Give the count of lines in the rows below that contain the string "text". Reply with the number only.
——
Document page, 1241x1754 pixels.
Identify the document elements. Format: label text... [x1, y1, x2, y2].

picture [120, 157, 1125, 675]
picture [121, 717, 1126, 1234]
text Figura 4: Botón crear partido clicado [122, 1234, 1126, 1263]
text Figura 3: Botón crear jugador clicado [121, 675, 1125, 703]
——
• [Written reply] 3